July 2, 2019 — 12:55 PM
wizardru says:
GODDAMN YOU CHUCK WENDIG.
YOU’RE GOING TO HURT THESE PEOPLE AND I ALREADY LIKE THEM.
Also, I only get an hour for lunch to read your book and that’s over now and they only just booked their flight from Atlanta and I don’t know what happens back in Pennsylvania and And AND….
July 2, 2019 — 1:41 PM
Laurel Avery says:
“So, for me there’s value in bringing the darkness in —
And then pinning it to the floor with a spear of light.
You can’t beat all the darkness.
But you can beat back a little of it.”
Thanks, I needed that about now. And I’ll be buying your book to get some idea of how it’s done.
July 2, 2019 — 1:48 PM
fiona says:
One of the most beautiful books I have read in a while, a book I couldn’t put down so I binge read it only stopping because I needed to sleep (yeah I know but I’m not 20 anymore so sorry not sorry.) I hope all the people who buy it love it as much as I do and get their friends to buy it too.
July 2, 2019 — 3:42 PM
terribleminds says:
Wow, thank you!
July 3, 2019 — 8:21 AM
KATHRYN says:
Chuck,
I have followed you on twitter for some time and enjoy your commentary and your foxes. This is my first time reading one of your books and when I am finished Wanderers I will be catching up. I am delighted by the simple way you convey complex constructs. You are a talented wordsmith with an elegant voice.
Thank you for the joy of discovering a whole world of work I can be excited about.
Kathryn
July 2, 2019 — 4:03 PM
terribleminds says:
Enjoy, Kathryn!
July 3, 2019 — 8:21 AM
Ness says:
My copy came early and this book has kept me up far later than I have any right to be every night for nearly a week. HOW DARE YOU WRITE SUCH A COMPELLING BOOK. Anyway, I love it so far (just passed the halfway point and OOF) and my only regret is that I don’t read fast enough to already be finished.
July 2, 2019 — 6:32 PM
terribleminds says:
I AM A MONSTER
July 3, 2019 — 8:22 AM
Applebranch says:
I don’t know anything about you but I will now go out and buy your book because of this post.
July 3, 2019 — 10:37 AM
terribleminds says:
I’ll take it. Thanks!
July 3, 2019 — 10:42 AM
KungFuGirl says:
I just bought this last night, and am looking forward to sitting down for a good, long read … This is my ”intro” to your writing, and having read this blog post, I’m excited. 🙂
July 3, 2019 — 6:51 PM
Kathleen The Writer says:
At first I was like, “that was one of the worst blog posts about writing I’ve ever read. Meandering, without pupose or coherent thought. I think he threw darts at the dictionary and called them sentences.” Then I read it again. And finally a third time. And I totally get it, especially the big and wiggly and the character being off. Can’t wait to read the book to see how the process delivered.
July 3, 2019 — 9:56 PM
babbitman says:
It’s on my list to buy – gonna get it when it comes out in the UK (surely any day now?)

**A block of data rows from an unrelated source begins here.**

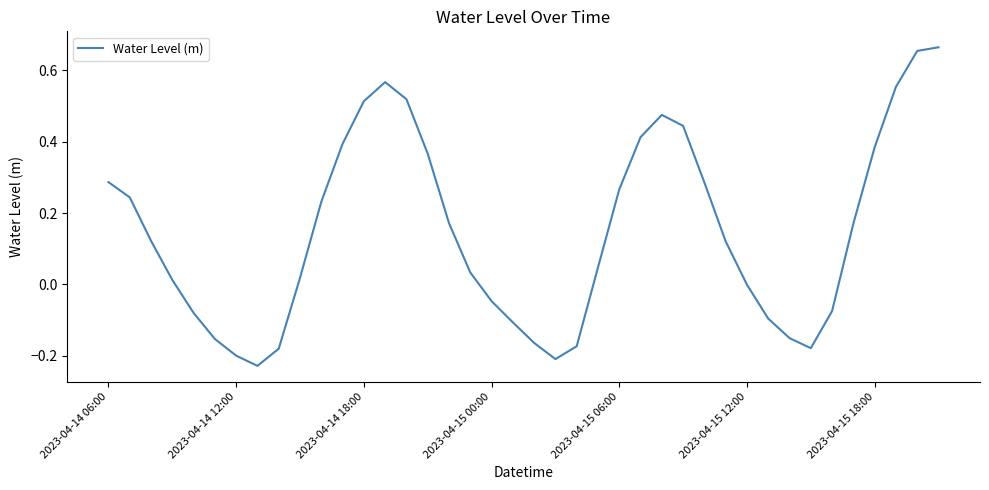

Count the number of data series in this chart.

1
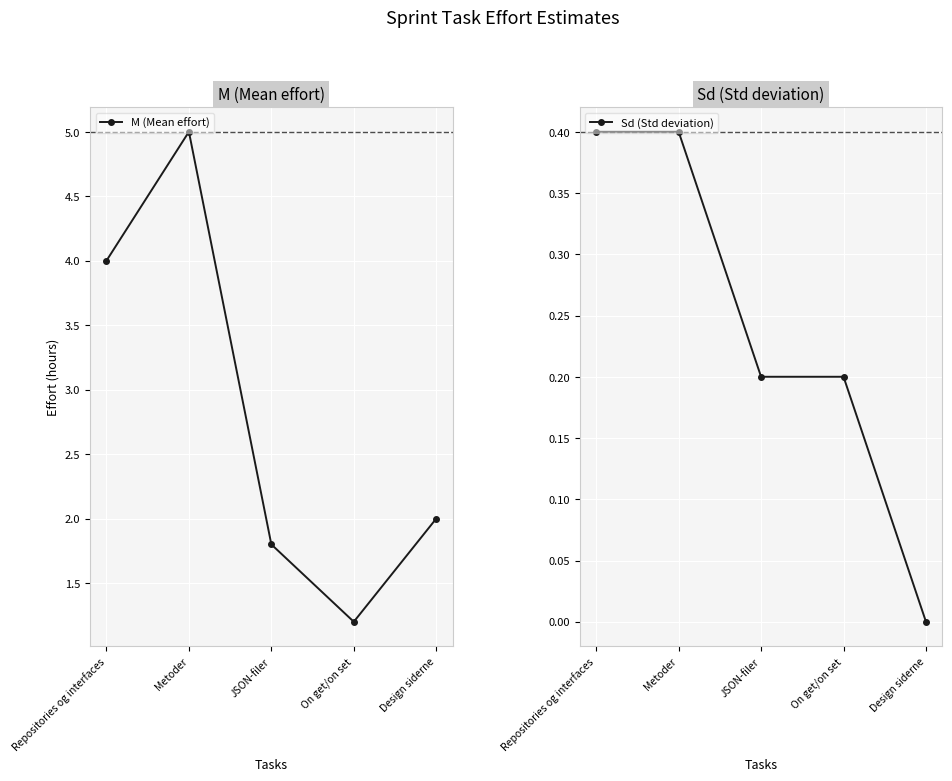

True or false: M (Mean effort) and Sd (Std deviation) intersect in this chart.

False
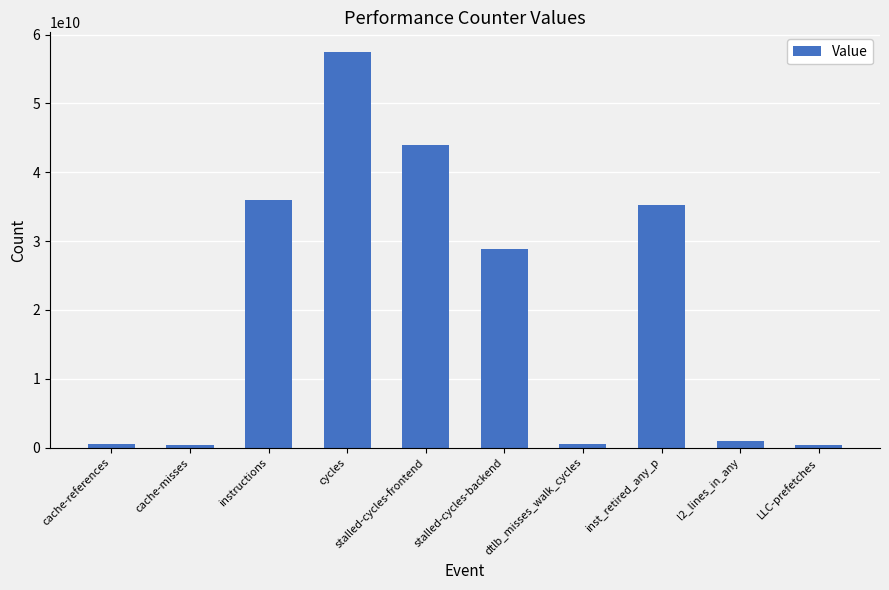

Read the value at cycles.

57465685161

Anyway, really interesting that your method for Wanderers was ‘unusual’ (as in ‘not what you usually do’, rather than ‘strange’ or ‘weird’ like writing with jam in your socks or something’). I joined a writing group to get into condition to write the novel I’ve wanted to write for over a decade. Turns out I’m writing a completely different novel & using the monthly prompts from the group to guide the damn thing. And the funny thing is that it’s working.

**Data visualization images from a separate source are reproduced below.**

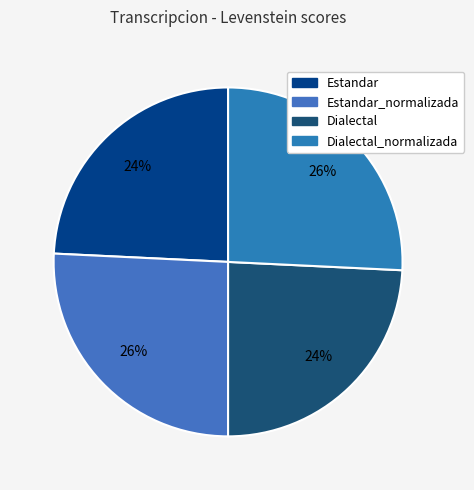

Rank the categories by value from lowest to highest.

Estandar, Dialectal, Estandar_normalizada, Dialectal_normalizada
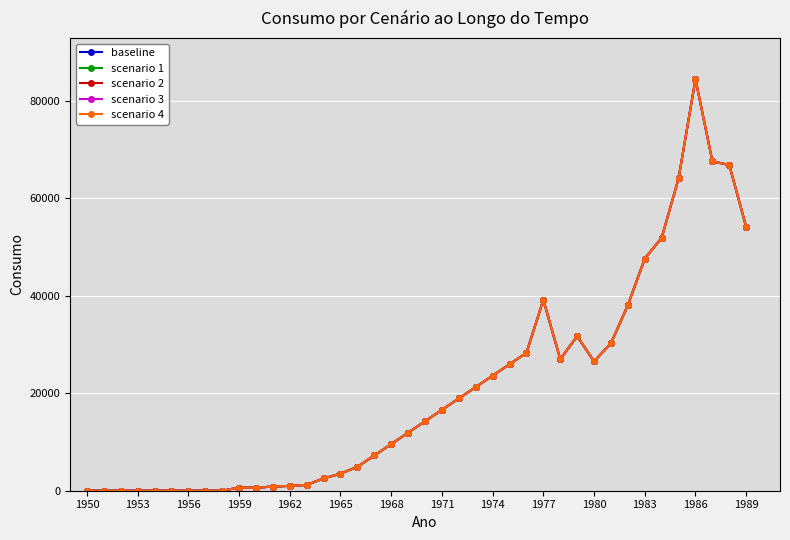

Is this an area chart (filled region under the line)?

No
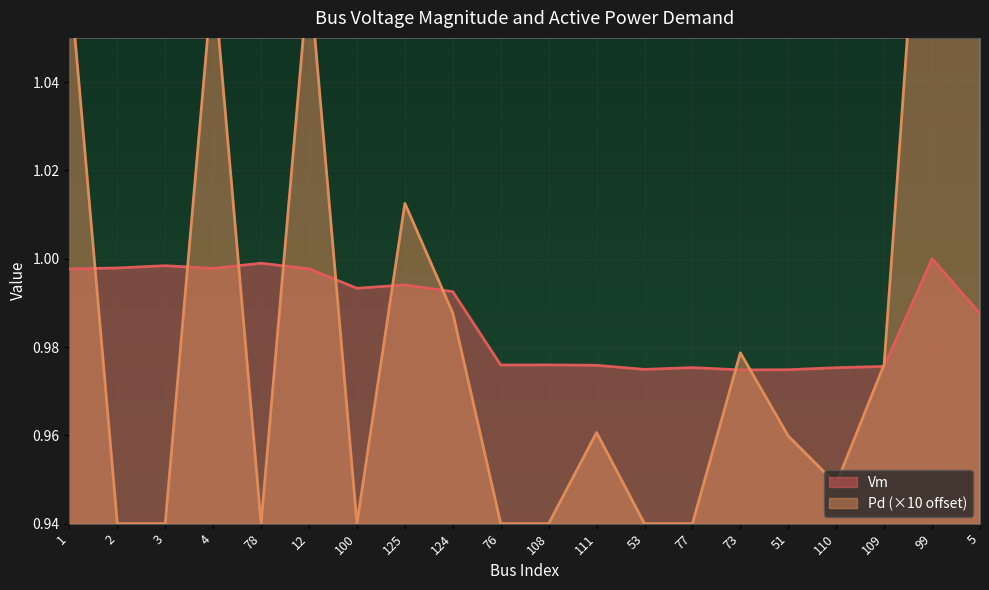

True or false: Pd has more than 1 interior local peaks.

True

All hail Doing Things Differently 🙂
July 6, 2019 — 5:09 PM
Willow Croft says:
Cool this post was also linked via a newsletter I get…the LitHub. 🙂
July 7, 2019 — 7:13 AM
ingmarhek says:
There are 800 page books that feel like a 300 page books because they read fast (you keep flipping those pages). Then there are 300 pages book who are a chore to finish and feel like an 800 page novel.
Your past books have been past reads. I am sure this one will be too,
“A good editor is gold”. I agree. Some writers dislike their editors. What they fail to realize is the editor is their ally.
Glad you are balancing the dark elements with light. As readers, we thank you.
I am buying it.
~Ingmar Albizu
July 22, 2019 — 8:05 PM
Jeff Nichols says:
I’ve discovered your blog and your books recently, and I’m very happy about it. I will say that here in Feb 2021 Wanders is freaking me the fuck out. The parallels and details are just…too much. But I’m 70% finished with it and I love it.